Mitch DiRaimondo, whose father founded the west coast commercial real estate company Steelwave Inc., has been testing that market for the past few years. He started Steelwave Digital with the idea of moderating the craziness of the crypto world with the institutional governance of the commercial real estate world.

Steelwave and its predecessor companies have a long history of creating highly innovative work environments for high-growth industries – high-tech, life sciences, and media and defense tech. With operations in the Bay Area, Los Angeles and Orange County, San Diego, Seattle, Portland, Denver, and now Austin, Steelwave has developed relationships and created office parks for such industry giants as Google, Apple, Netflix, Lockheed-Martin, Microsoft, Merck, and Intel.

DiRaimondo says his organization has about $17 to $19 billion in total acquisitions and development and has acquired or developed over 125 million square feet of assets in its market areas. The company’s expertise is creating “cool, inspired” work environments that attract high-skilled people to work in teams.

As the life sciences and data science fields began to merge a few years back, DiRaimondo says his firm believed this merger would transform how investors thought about drug discovery and gene therapy investments because of the resultant lower cost, and lower risk profile, from this nascent industry. In earlier years, the life sciences field was doing core discovery science, had few products ready for market, and thus tiny revenue streams. Today, all that has changed.

Typically, the companies with which Steelwave works have real estate costs that are a small fraction of their total operating expenses, which are dominated by employee salaries. This makes it easier for these firms to have high operating margins.
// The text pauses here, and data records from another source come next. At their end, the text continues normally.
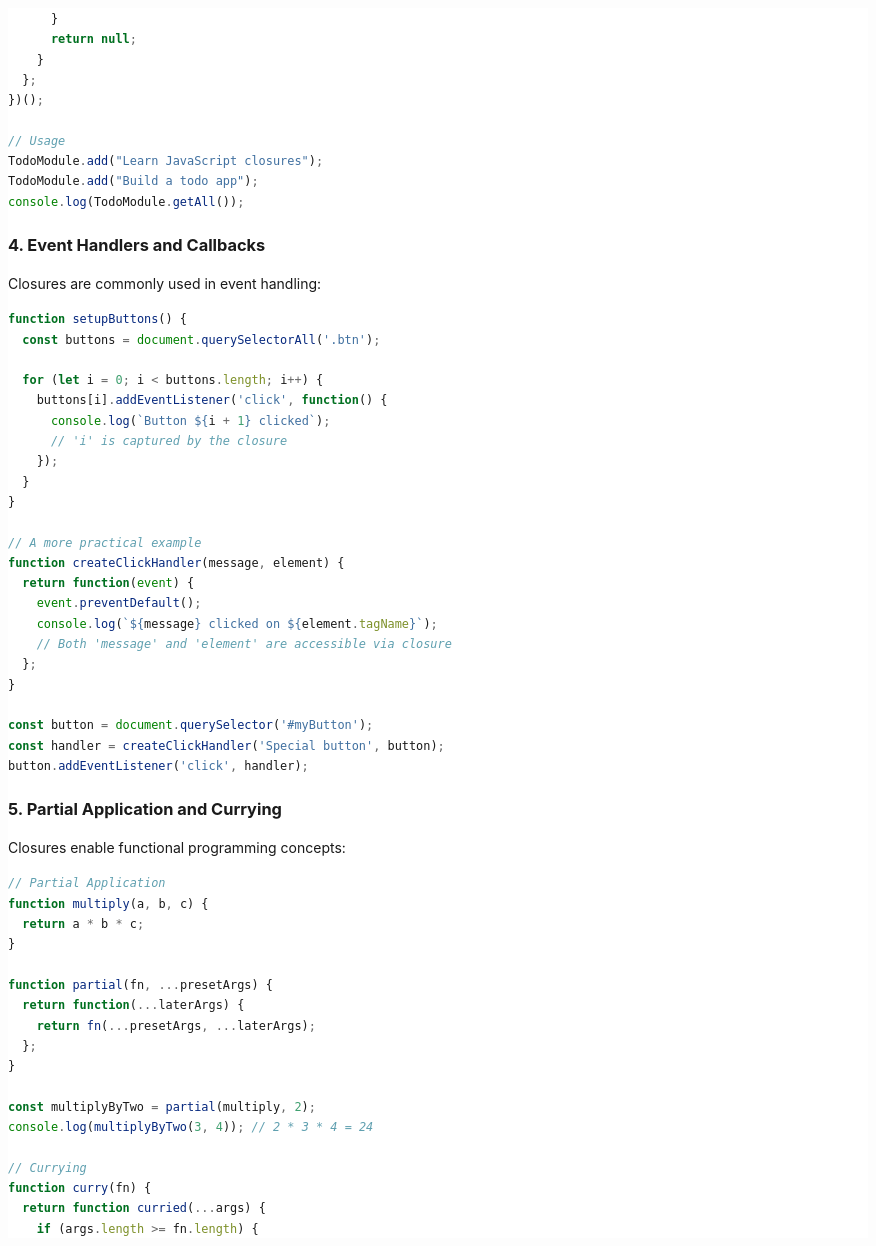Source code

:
 ```javascript
      }
      return null;
    }
  };
})();

// Usage
TodoModule.add("Learn JavaScript closures");
TodoModule.add("Build a todo app");
console.log(TodoModule.getAll());
```

### 4. Event Handlers and Callbacks

Closures are commonly used in event handling:

```javascript
function setupButtons() {
  const buttons = document.querySelectorAll('.btn');
  
  for (let i = 0; i < buttons.length; i++) {
    buttons[i].addEventListener('click', function() {
      console.log(`Button ${i + 1} clicked`);
      // 'i' is captured by the closure
    });
  }
}

// A more practical example
function createClickHandler(message, element) {
  return function(event) {
    event.preventDefault();
    console.log(`${message} clicked on ${element.tagName}`);
    // Both 'message' and 'element' are accessible via closure
  };
}

const button = document.querySelector('#myButton');
const handler = createClickHandler('Special button', button);
button.addEventListener('click', handler);
```

### 5. Partial Application and Currying

Closures enable functional programming concepts:

```javascript
// Partial Application
function multiply(a, b, c) {
  return a * b * c;
}

function partial(fn, ...presetArgs) {
  return function(...laterArgs) {
    return fn(...presetArgs, ...laterArgs);
  };
}

const multiplyByTwo = partial(multiply, 2);
console.log(multiplyByTwo(3, 4)); // 2 * 3 * 4 = 24

// Currying
function curry(fn) {
  return function curried(...args) {
    if (args.length >= fn.length) {
```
Yet in today’s tech world, the work-from-home wave that grew exponentially during the COVID lockdowns has led to tenants moving into and out of large office spaces that are not encumbered by debt.

As these unencumbered properties become available, often at discounted prices, an asset firm tied to digital investors can acquire properties in which holders of bitcoin and other digital assets can buy into. As the properties are restocked with tenants in long-term leases, these digital currency holders gain very stable cash flows that lower their overall risks from investing only in digital currencies.

DiRaimondo acknowledged that until this market develops further, it is wiser and safer to attract large-scale investors. Fortunately, there are plenty of foreign investors in places like Dubai and Singapore (to name a couple) eager to invest in American commercial real estate, especially when properties are anchored by high-recognition high-tech firms.

Investors in these financially progressive nations understand the tech and the opportunity, whereas having that same conversation with New York-based capital funds or state pension fund managers, says DiRaimondo, “is like trying to teach calculus with a crayon.”

This new approach enables digital investors to buy and sell slices of a building or an office campus – beginning at the $1 million to $50 million level but potentially open to much smaller investments, say, from small startups in developing nations with unstable local currencies. Compared with the New York-centered real estate investment trusts (REITs), this concept offers lower fees, easier entry and exit (and thus liquidity) – and none of the inherent biases from stodgy old institutions.

DiRaimondo admits that other firms are also taking an interest in this emerging investment field, but that, he says, is a good thing, especially for lower level investors down the road. This merger of the digital and corporeal world has the potential to create a far more democratic marketplace in which even the not-so-rich can generate stable profits that undergird their own entrepreneurial endeavors.

Will the digital ecosystem supplant the current financial system? No, says DiRaimondo, “but we do think that it will augment the current system.” Digital currencies can create more frictionless transactional environments for trading interests in a wide variety of assets – not just hard assets. Moreover, it opens the door for a much broader global investor base.

And, DiRaimondo mused, it ought to be good for his business.